"Jezus, Maria, ojciec poleciał" SZCZEGÓŁY o porwanym przez wiatr "Myślałem, że poleciał w przepaść"

2013-12-27 21:17

Szymon Kraus z Warszawy stanął twarzą w twarz z halnym. Jemu się udało, za to jego teścia wicher porwał niczym piórko. W Internecie lotem błyskawicy rozszedł się film, na którym wysiadającego z samochodu człowieka porywa wicher. Nam udało się porozmawiać z uczestnikiem tego niezwykłego wypadku!

Szymon Kraus z Warszawy opowiada w jaki sposób jego teść został porwany przez wichurę.

- Spędzamy święta w Rabce. Wybraliśmy się z rodziną na wycieczkę do Zakopanego - opowiada pan Szymon.

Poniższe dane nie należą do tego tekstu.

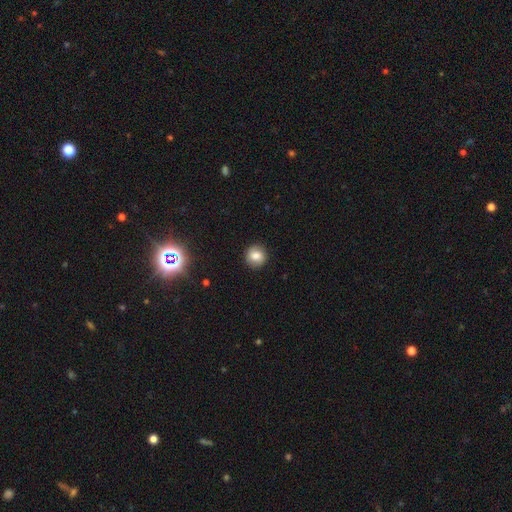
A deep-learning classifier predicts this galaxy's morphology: The model was most divided on "smooth or featured": smooth: 79%, star or artifact: 11%, featured or disk: 9%. More confident: how rounded — round (91%); merging — none (90%).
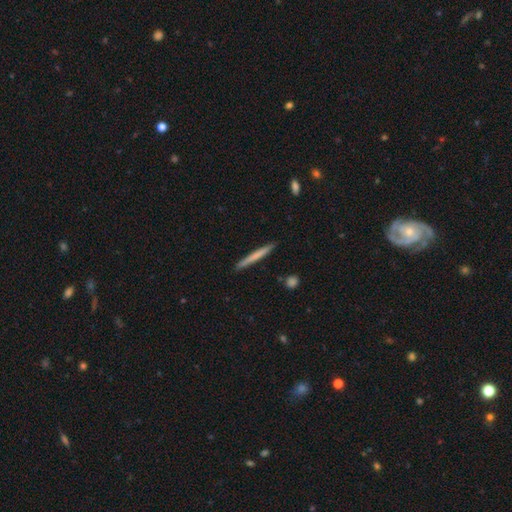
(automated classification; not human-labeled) Smooth or featured?
  - smooth: 64% *
  - featured or disk: 31%
  - star or artifact: 5%
How rounded?
  - cigar-shaped: 97% *
  - in between: 2%
  - round: 1%
Merging?
  - none: 91% *
  - minor disturbance: 6%
  - merger: 1%
  - major disturbance: 1%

Wcześniej usłyszeli w radiu, że halny już odpuścił, dlatego odważyli się pojechać. W pewnym momencie na drogę, po której jechali, spadło drzewo.

- Wysiadłem z auta, by je zepchnąć - opowiada 34-latek. Jednak nie mógł poradzić sobie z przeszkodą. Wtedy do pana Szymona dołączył jego teść. Zrobił zaledwie kilka kroków, kiedy... porwał go silny podmuch. Na nagranym filmie, który pokazuje nam pan Szymon, słychać wtedy "Jezus, Maria, ojciec poleciał!".

CZYTAJ TEŻ: Jezus, Maria, ojciec poleciał! Halny porwał człowieka WIDEO

- Zniknął, myślałem, że poleciał w przepaść - opisuje dramatyczne chwile pan Szymon. Na szczęście teściowi nic się nie stało, po chwili na filmie widać jak wraca.